Five war songs that were inspired by actual soldiers
According to some, art and politics have no business mixing, a truly bizarre take that has seemed to gain some sort of traction in recent years, with heightened positions of power gagging the voices that are crucially needed in the world of art.
But what is art without people, and what are people, if not the politics of the world? The two will forever be interlinked so long as agency is encouraged in whatever sort of democracy we are willing to call this.

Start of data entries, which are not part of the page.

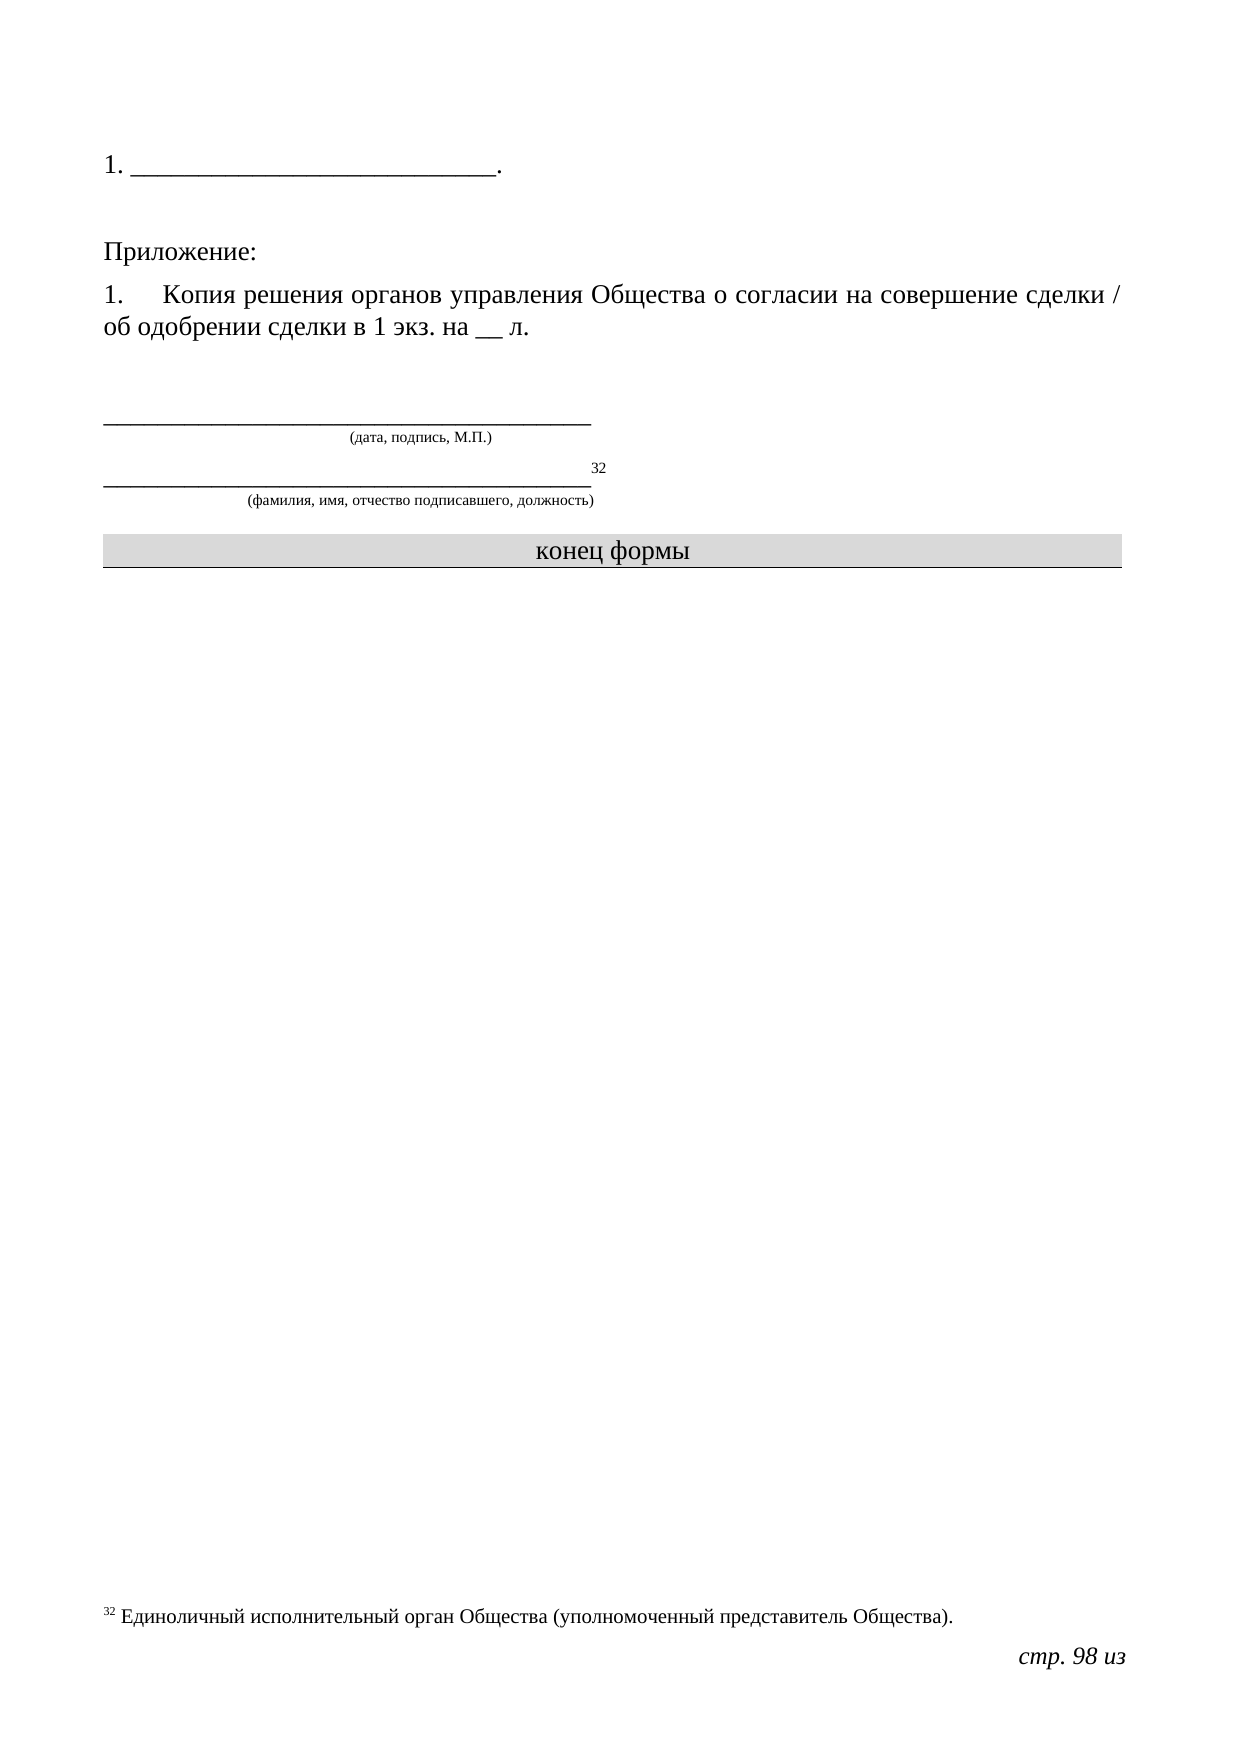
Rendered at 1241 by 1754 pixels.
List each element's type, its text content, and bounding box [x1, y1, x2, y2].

text (дата, подпись, М.П.) [103, 428, 738, 459]
text ____________________________________ [103, 459, 1122, 491]
text Приложение: [103, 235, 1122, 266]
text ____________________________________ [103, 397, 1122, 428]
text конец формы [103, 534, 1122, 567]
text (фамилия, имя, отчество подписавшего, должность) [103, 491, 738, 522]
text 1. ___________________________. [103, 148, 1122, 179]
text 1. Копия решения органов управления Общества о согласии на совершение сделки / об одобрении сделки в 1 экз. на __ л. [103, 279, 1122, 341]
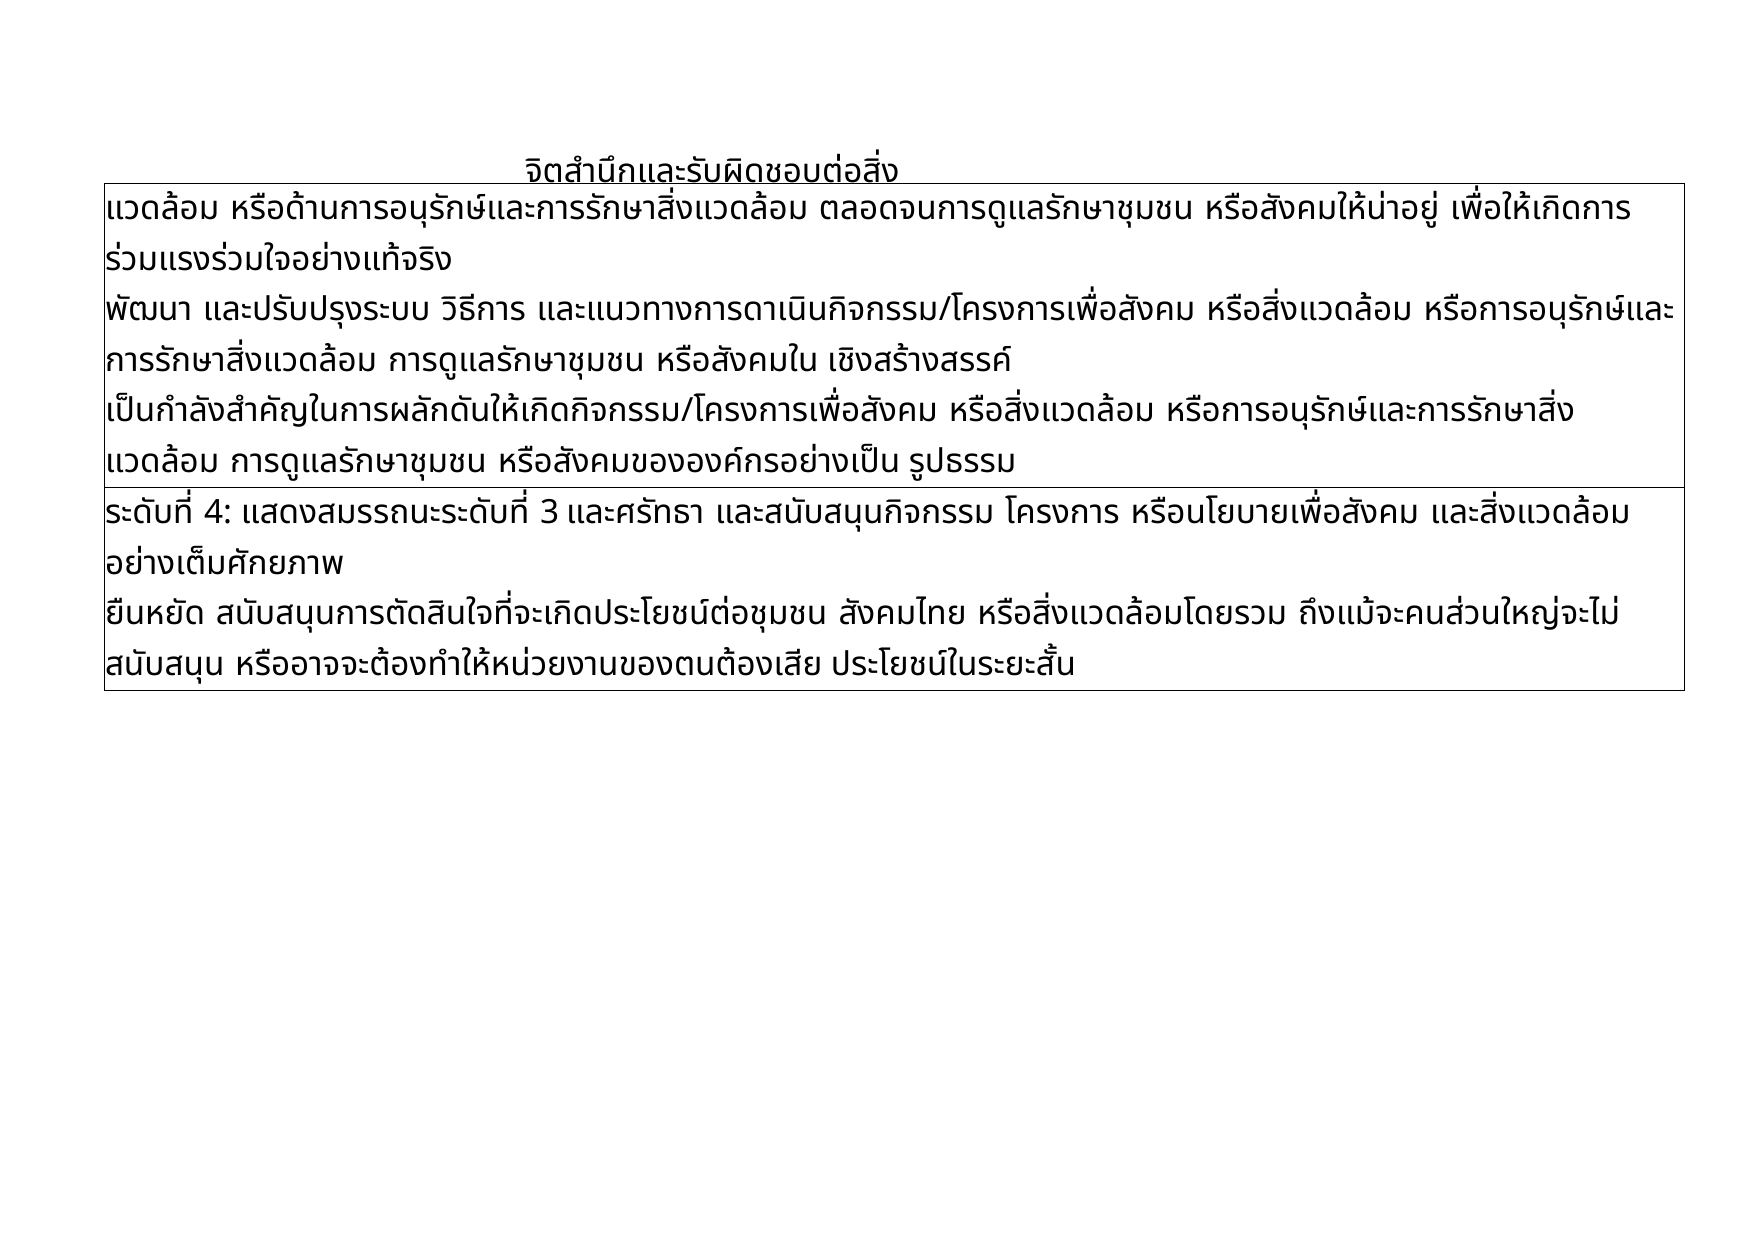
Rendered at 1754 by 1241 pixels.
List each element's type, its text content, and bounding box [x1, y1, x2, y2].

table_cell ระดับที่ 4: แสดงสมรรถนะระดับที่ 3และศรัทธา และสนับสนุนกิจกรรม โครงการ หรือนโยบายเพื่อสังคม และสิ่งแวดล้อมอย่างเต็มศักยภาพ ยืนหยัด สนับสนุนการตัดสินใจที่จะเกิดประโยชน์ต่อชุมชน สังคมไทย หรือสิ่งแวดล้อมโดยรวม ถึงแม้จะคนส่วนใหญ่จะไม่สนับสนุน หรืออาจจะต้องทำให้หน่วยงานของตนต้องเสีย ประโยชน์ในระยะสั้น [105, 488, 1684, 690]
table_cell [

So, of course, songs about the brutality and corruption of war are needed, but perhaps more so are the songs about the people who existed in it.
People whose boots were on the ground, absorbing the dark realities of conflict while celebrating the brief glimpses of companionship shared between these troubled youngsters, bolted out the door and got to fighting.
Artists may not have been able to contribute in that same honourable way, but penning their experiences in a song and subjecting it to artistic immortality? Please, try and convince me that that’s not important to the lifeblood of politics. Listen to these five songs and try to believe that art and politics should be kept separate, because to me, it feels impossible.
Five war songs inspired by real soldiers:
‘What’s Happening Brother’ – Marvin Gaye

Beyond the gore of warfare are just the everyday conversations that mean so much to those involved, and that’s ultimately what ‘What’s Happening Brother’ denotes. Inspired by conversations had with his brother Frankie, who served three years in the Vietnam War, the song highlights the social adjustments that are made for those not on the front line.
“What’s been shaking up and down the line? / I want to know, because I’m slightly behind the times,” Gaye sings in the final verse before bleeding into the next track of his socially provoking concept album. Because there is ultimately a whole life that is lived after the brutality of war, when soldiers are tasked with integrating back into normal society, and this song seeks to expose that.
‘The Ballad Of Ira Hayes’ – Johnny Cash

Like Gaye’s hit, ‘The Ballad Of Ira Hayes’ exposes the aftermath of soldiers returning to the Western world, but in a much more visceral fashion. Written by folk singer Peter La Farge originally, but brought to life through the bruising voice of Johnny Cash, it tells the story of a Pima Native American Marine who helped raise the flag on Iwo Jima but died from alcoholism after facing prejudice and PTSD upon returning home.
It felt particularly pertinent for Cash, who believed that his lineage traced back to the Cherokee, and sought to use the song to highlight the wider injustices that the Native American community faced. To further enforce that message to the wider American public, he published an open letter in Billboard that asked, “DJs, station managers, owners, etc., where are your guts?”
‘Rooster’ – Alice In Chains

Alice In Chains guitarist Jerry Cantrell wrote the song about his father, whose nickname amongst his platoon during the Vietnam War was ‘Rooster’. The song traces Rooster’s resilience, from the very beginning of his journey, as a soldier being shipped to a bloody war, leaving a wife and child behind, all the way to the companionship shown to his fellow soldiers.
As something of an archetype built by the American military system, Cantrell’s father wouldn’t talk about the war, so Jerry crafted the lyrics based on his perception of his father’s feelings and experiences, told from his lens. He said, “I was never in Vietnam, and he won’t talk about it, but when I wrote this, it felt right…like these were things he might have felt or thought”.
‘Harry Patch (In Memory Of)’ – Radiohead

Radiohead’s song was inspired by a 2005 interview on the Today programme with ex-World War I soldier Harry Patch. Yorke explained, “The way he talked about war had a profound effect on me. It became the inspiration for a song that we happened to record a few weeks before his death”.
He was the last surviving World War I veteran to fight in the trenches at the time of the band’s recording and sought to be nothing more than a tribute to the great soldier, so much so that the bulk of the song’s lyrics featured quotes from Patch himself, “I am the only one that got through / The others died wherever they fell”.
‘Dear Old America’ – Heart

Ann and Nancy Wilson’s father, John Bushrod Wilson Jr, was a highly decorated Marine Corps officer who inspired their song, but it wasn’t a song that celebrated the field heroism of their father, rather the day-to-day kind that they experienced at home upon his return, and moreover, the hidden demons left to fight once they do.
Ann Wilson explained that ‘Dear Old America’ was “Written through the eyes of a soldier, when they think about what it’s like to be shipped out, what it’s like to be there and then what it’s like to re-enter and come back and not be able to really explain to anybody over here in America what you just saw.”